In my opinion, this is the first place the book goes wrong. The main detective on the case is Hank Madden, a man who has a hatred and phobia of doctors. When he was a child he was raped by his doctor while being treated for polio. This fact is well known, it was even written about in the local newspapers when he made detective. His superiors know about his obvious bias and yet they put him on a case where he cannot possibly be objective. This is the part in the story when I had to say, out loud, “Oh, please.”
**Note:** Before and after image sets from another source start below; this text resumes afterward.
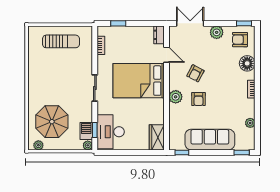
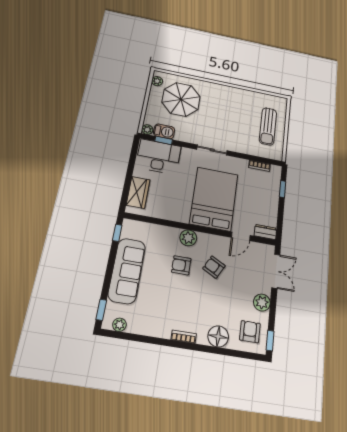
plant: (250, 123) -> (119, 325), moved
wardrobe: (157, 137) -> (138, 192), moved, turned 90

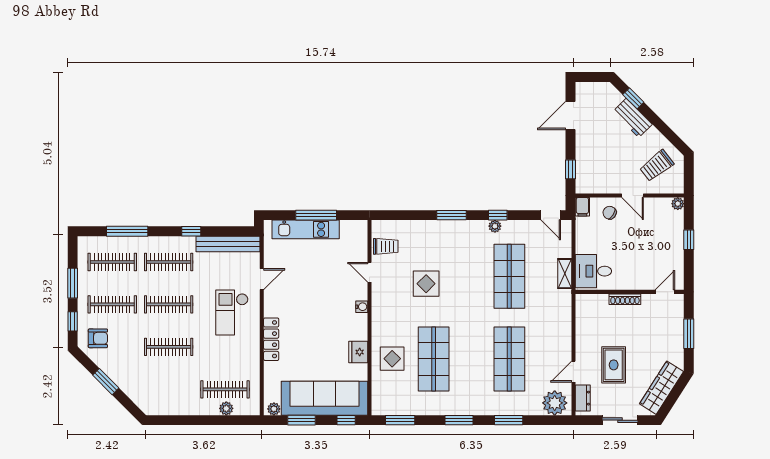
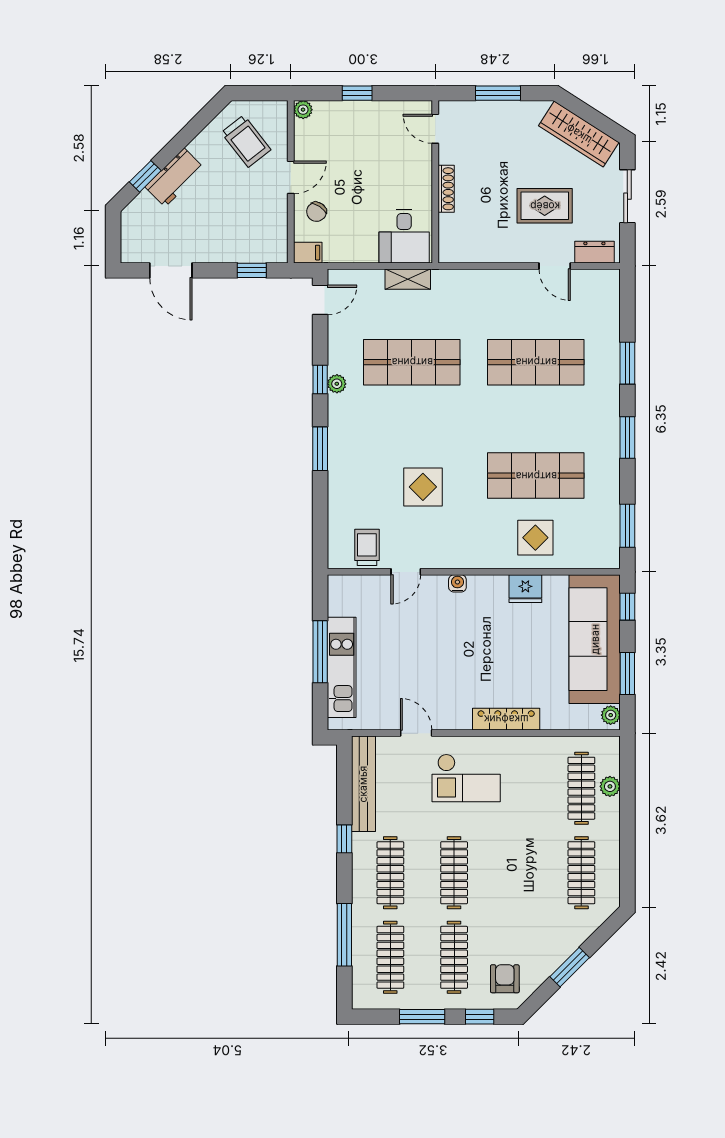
clothes rail: (169, 347) -> (581, 873), moved
plant: (555, 403) -> (602, 294), removed

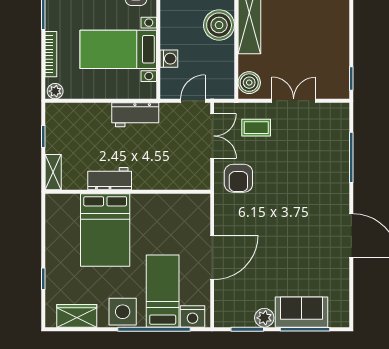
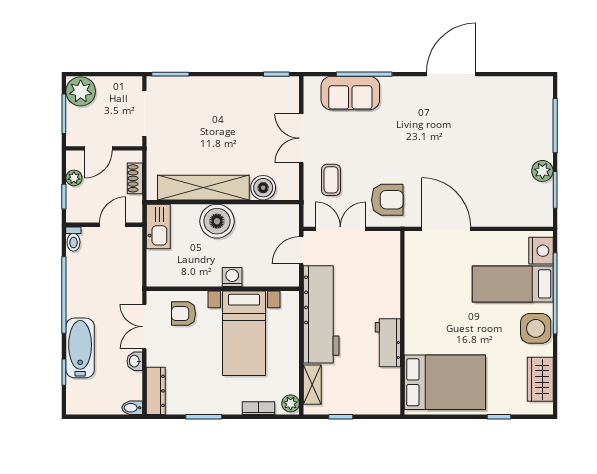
bookcase: (51, 54) -> (258, 408), width x0.64
washing machine: (169, 59) -> (232, 277), moved
boiler: (249, 83) -> (263, 188), moved
door: (193, 101) -> (301, 250), hinge flipped
workbench: (135, 115) -> (321, 314), width x1.88, depth x1.32
shelving: (53, 172) -> (312, 385), moved, turned 90
bed: (105, 230) -> (445, 382), moved
door: (212, 257) -> (446, 229), moved
sofa: (302, 312) -> (350, 93), moved, turned -90

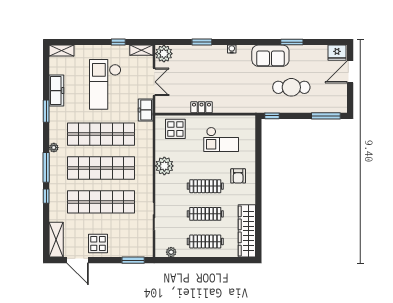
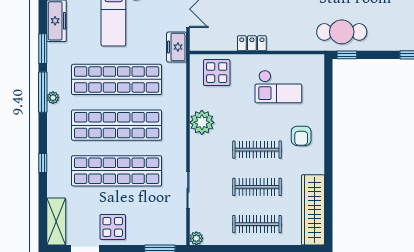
cafe table: (291, 87) -> (342, 32), moved
window: (46, 167) -> (43, 92), moved
plant: (171, 252) -> (196, 238), moved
It gets worse from there when Ted Cogan, the suspect, starts doing better police work than the actual police. In effort to clear his name, Cogan is investigating the case in secret. He discovers the possibility that there may be more to the story than what was written in Kristen’s diary. Something that the police should have been looking into from the beginning. Something they didn’t even consider, though, because they’re painfully incompetent as well as heavily biased.
Then, just when I thought I couldn’t get more annoyed with the way the story was going, there’s a twist at the end. A twist so mind-bogglingly unnecessary that it made me angry. I’m still angry about it right now, in fact. The author ties everything up all neat and then feels the need to throw another curve ball into the mix. As a rookie, I know a rookie mistake when I see one.
Ultimately, I can only recommend this book to a certain sort of person. If you are good at suspending your disbelief, it is very possible that you could enjoy this book. I have an inability to let myself enjoy something if I find a flaw with it. But that’s my problem, it doesn’t have to be yours.